▸ Source extract
━━━━━━━━━━━━━━━━━━━━

But, as we have seen, they have failed to address the issue.

Lots of folks want to blame 209, and of course 209 does prohibit direct action to admit more women simply because they are women. But 209 does not insist a school have an 80/20 gender split.

So, how to rectify the inequity that Dean Sastry (the UCB COE Dean) among others has committed to addressing (in 2011)?

The first, easiest and most obvious is yield.

If a women has been admitted, the 209 issue is moot. She, one must assume, got in on a “gender blind” read of her application. So, if the rest of the UC engineering programs have a similar imbalance in yield as UCB COE CS&E (50% yield for men, 30% yield for women) you could instantly increase the raw number and percentage of women by increasing yield to 50% for women. Boom - you would get 66% more women in the programs, without a bit of worry about 209.

Now, Dean Sastry in 2011 specifically was called upon, and vowed to, work on “recruitment and retention.” In other words, yield. I have not found easily accessible yield numbers for all the schools yet, but if the UCB COE CS&E numbers are true for all departments, and if we take the 2015 UC total enrollment numbers; 22000 men, 7000 women in engineering/CS. If that yield could have been bumped up across all campuses, the UC’s could have enrolled another 4000 women last year. That would also have brought the gender ration to 22000/10000 or almost a stunningly high 30%! Wow. Champagne. Fireworks.

Now, of course, adding that many women to the 9 campus engineering and CS programs will take doing. And we have been told that it is too difficult for the folks tasked with educating the next generation of engineers (to, you know, go to Mars, fix global warming, create the bionic appendage) to figure out.

So I guess we’re screwed.

@notveryzen But again, that is wrong. It is not that they “can’t.” They have, at various times accepted LESS women, and at other times MORE women. There is no constraint to the #. That is simply false.

They cannot USE gender as a determining factor.

So let’s stay on YIELD. The women are admitted. 209 is not a problem. Now, why are the disparities in yield so intractable as the disparities in applications and admissions? That is a question for sure.

@bluebayou You claim the UCs don’t care. The UCs state they do care. So are they lying? Because if they are lying they need to be replaced, no? I mean it’s bad enough that UCB Law Dean has to resign over sexual inappropriate behavior and the UCDavis Chancellor is under fire for clear conflict of interest and questionable admissions interference at UofI, but if the Dean and President are lying about the goals and mission for the entire university department… Well, somethings got to give, wouldn’t you say?

@notveryzen How does 209 impact yield? I’m not sure I see that connection.

I’m glad you like increasing OOS/International tuition. That seems like a “no-brainer.”

UMich is 43k first 2 years, 46k last 2. We are a heck of a deal compared to that - and better weather.

I would say at the very least you could increase UCB, UCLA, UCSB and UCSD engineering tuition - on location alone.

DS has four female friends that were accepted to Berkeley COE this year. One is going to Stanford, one is going to Michigan and two are going to MIT. He has six male friends that were accepted to the COE including 3 EECS admits. All 6 will be attending UCB. And all 6 are bitter as heck that they didn’t get into any of their top choices despite the fact that they had better objective stats than the girls for the most part. Maybe we should all be angry at the other elite schools for messing up the UC yield.

And for the record, I’m a UM grad and would move heaven and earth if I had to for my kids to go to UM over UCB. Sure the weather sucks but there is no such thing as an impacted major in Ann Arbor. But that’s just me.

@notveryzen UMich has an awesome program and seems to be doing more these days to reduce the severity of it’s gender imbalance in engineering. And their outreach is amazing - handwritten postcards from WIE member, regular emails. Local events to answer questions. A really spectacular and impressive showing. I would imagine those are the kinds of things that affect yield.

I wonder whether the UCs manage a similarly impressive, inviting and welcoming outreach for admitted students.

━━━━━━━━━━━━━━━━━━━━

▸ Study material
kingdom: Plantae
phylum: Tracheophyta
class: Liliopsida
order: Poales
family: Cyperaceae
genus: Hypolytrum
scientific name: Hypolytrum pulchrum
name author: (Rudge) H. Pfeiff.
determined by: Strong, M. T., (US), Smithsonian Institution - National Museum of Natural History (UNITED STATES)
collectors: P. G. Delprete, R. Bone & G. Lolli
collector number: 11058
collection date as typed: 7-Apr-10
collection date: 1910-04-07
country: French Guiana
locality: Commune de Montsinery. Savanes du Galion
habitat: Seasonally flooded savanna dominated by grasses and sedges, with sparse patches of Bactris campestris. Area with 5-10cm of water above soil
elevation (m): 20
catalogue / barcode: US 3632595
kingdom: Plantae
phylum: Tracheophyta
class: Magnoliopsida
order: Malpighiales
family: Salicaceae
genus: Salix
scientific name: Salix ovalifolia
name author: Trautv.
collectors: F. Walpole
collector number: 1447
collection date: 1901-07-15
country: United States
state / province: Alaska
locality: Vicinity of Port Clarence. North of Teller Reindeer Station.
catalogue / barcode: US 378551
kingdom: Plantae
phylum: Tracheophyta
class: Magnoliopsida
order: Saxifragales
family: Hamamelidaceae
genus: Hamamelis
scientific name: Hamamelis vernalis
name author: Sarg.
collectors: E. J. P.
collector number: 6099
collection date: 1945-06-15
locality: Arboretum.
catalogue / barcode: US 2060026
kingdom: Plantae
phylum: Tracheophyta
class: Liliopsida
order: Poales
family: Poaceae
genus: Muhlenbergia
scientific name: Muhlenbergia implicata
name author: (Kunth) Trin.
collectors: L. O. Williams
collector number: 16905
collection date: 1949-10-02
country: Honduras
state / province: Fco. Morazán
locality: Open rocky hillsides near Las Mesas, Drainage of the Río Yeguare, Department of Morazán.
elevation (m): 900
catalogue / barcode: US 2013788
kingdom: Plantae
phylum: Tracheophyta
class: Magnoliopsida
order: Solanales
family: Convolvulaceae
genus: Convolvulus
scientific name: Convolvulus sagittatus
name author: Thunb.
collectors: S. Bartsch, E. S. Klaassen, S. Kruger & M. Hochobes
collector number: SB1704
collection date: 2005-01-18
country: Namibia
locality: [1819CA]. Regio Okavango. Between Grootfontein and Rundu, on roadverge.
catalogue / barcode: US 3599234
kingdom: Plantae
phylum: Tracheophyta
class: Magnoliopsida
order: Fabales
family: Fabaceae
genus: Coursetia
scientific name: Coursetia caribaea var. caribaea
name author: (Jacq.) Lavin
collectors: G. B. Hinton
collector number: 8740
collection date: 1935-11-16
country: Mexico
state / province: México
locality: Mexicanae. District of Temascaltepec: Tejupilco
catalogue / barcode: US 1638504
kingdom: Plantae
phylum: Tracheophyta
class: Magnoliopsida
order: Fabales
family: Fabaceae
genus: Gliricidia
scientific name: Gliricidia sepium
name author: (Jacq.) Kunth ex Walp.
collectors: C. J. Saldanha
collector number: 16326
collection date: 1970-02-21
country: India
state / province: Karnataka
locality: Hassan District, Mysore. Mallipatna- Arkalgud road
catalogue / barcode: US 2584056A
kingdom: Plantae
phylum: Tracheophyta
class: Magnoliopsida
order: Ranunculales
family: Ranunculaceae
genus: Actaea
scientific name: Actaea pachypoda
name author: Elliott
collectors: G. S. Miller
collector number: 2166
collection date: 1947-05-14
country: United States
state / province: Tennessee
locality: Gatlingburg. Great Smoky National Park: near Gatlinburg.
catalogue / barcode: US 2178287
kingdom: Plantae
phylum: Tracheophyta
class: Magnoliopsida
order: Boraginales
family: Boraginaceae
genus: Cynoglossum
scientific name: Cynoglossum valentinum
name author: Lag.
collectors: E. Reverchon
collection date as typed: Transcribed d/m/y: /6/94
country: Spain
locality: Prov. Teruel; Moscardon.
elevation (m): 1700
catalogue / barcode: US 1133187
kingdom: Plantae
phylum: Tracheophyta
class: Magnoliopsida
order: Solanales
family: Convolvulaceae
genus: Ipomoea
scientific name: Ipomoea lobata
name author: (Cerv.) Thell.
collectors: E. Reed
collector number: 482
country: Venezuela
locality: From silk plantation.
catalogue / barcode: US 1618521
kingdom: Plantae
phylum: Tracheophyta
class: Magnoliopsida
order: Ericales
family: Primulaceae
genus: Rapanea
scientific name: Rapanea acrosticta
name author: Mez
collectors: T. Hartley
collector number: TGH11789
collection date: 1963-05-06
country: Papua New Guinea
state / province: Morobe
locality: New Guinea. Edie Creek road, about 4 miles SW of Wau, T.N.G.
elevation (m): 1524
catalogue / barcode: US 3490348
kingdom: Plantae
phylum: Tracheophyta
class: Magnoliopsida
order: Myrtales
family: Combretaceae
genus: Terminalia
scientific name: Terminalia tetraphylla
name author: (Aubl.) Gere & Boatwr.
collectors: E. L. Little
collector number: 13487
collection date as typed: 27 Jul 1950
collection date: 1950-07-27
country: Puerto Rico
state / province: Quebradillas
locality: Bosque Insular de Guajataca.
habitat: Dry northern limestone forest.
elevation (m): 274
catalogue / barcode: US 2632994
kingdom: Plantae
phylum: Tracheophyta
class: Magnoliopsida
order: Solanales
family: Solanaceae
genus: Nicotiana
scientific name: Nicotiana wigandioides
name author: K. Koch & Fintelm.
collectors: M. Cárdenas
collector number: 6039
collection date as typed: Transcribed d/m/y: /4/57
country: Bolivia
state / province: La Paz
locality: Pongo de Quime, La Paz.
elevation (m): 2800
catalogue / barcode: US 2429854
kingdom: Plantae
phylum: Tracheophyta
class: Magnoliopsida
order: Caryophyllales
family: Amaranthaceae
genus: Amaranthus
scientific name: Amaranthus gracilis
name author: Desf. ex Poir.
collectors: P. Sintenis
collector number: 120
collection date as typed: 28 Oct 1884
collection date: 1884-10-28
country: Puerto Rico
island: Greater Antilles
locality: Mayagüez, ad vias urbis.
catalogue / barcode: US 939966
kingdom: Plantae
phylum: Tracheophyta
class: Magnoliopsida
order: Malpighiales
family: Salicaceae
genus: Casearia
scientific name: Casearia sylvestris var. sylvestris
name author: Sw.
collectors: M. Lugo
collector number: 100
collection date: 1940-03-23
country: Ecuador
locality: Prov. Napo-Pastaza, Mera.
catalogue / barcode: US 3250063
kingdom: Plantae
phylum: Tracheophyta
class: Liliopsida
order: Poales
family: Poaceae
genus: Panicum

━━━━━━━━━━━━━━━━━━━━

▸ Study questions
A. Rewrite the paragraph of the forum thread that begins "If a women has been admitted" in two or three shorter sentences, keeping its main facts.
B. Duplicate the part of the forum thread starting at "So let’s stay" and ending at "wouldn’t you say?".
Work from the forum thread alone; the data is not needed.

▸ Answers for each item
A. Once a woman is admitted, 209 no longer matters, since she presumably got in on a gender-blind read of her application. If other UC engineering programs share the yield gap of UCB COE CS&E (50% for men, 30% for women), raising women's yield to 50% would immediately increase the number and percentage of women. That would mean 66% more women in the programs, with no concern about 209.

B.
So let’s stay on YIELD. The women are admitted. 209 is not a problem. Now, why are the disparities in yield so intractable as the disparities in applications and admissions? That is a question for sure.

@bluebayou You claim the UCs don’t care. The UCs state they do care. So are they lying? Because if they are lying they need to be replaced, no? I mean it’s bad enough that UCB Law Dean has to resign over sexual inappropriate behavior and the UCDavis Chancellor is under fire for clear conflict of interest and questionable admissions interference at UofI, but if the Dean and President are lying about the goals and mission for the entire university department… Well, somethings got to give, wouldn’t you say?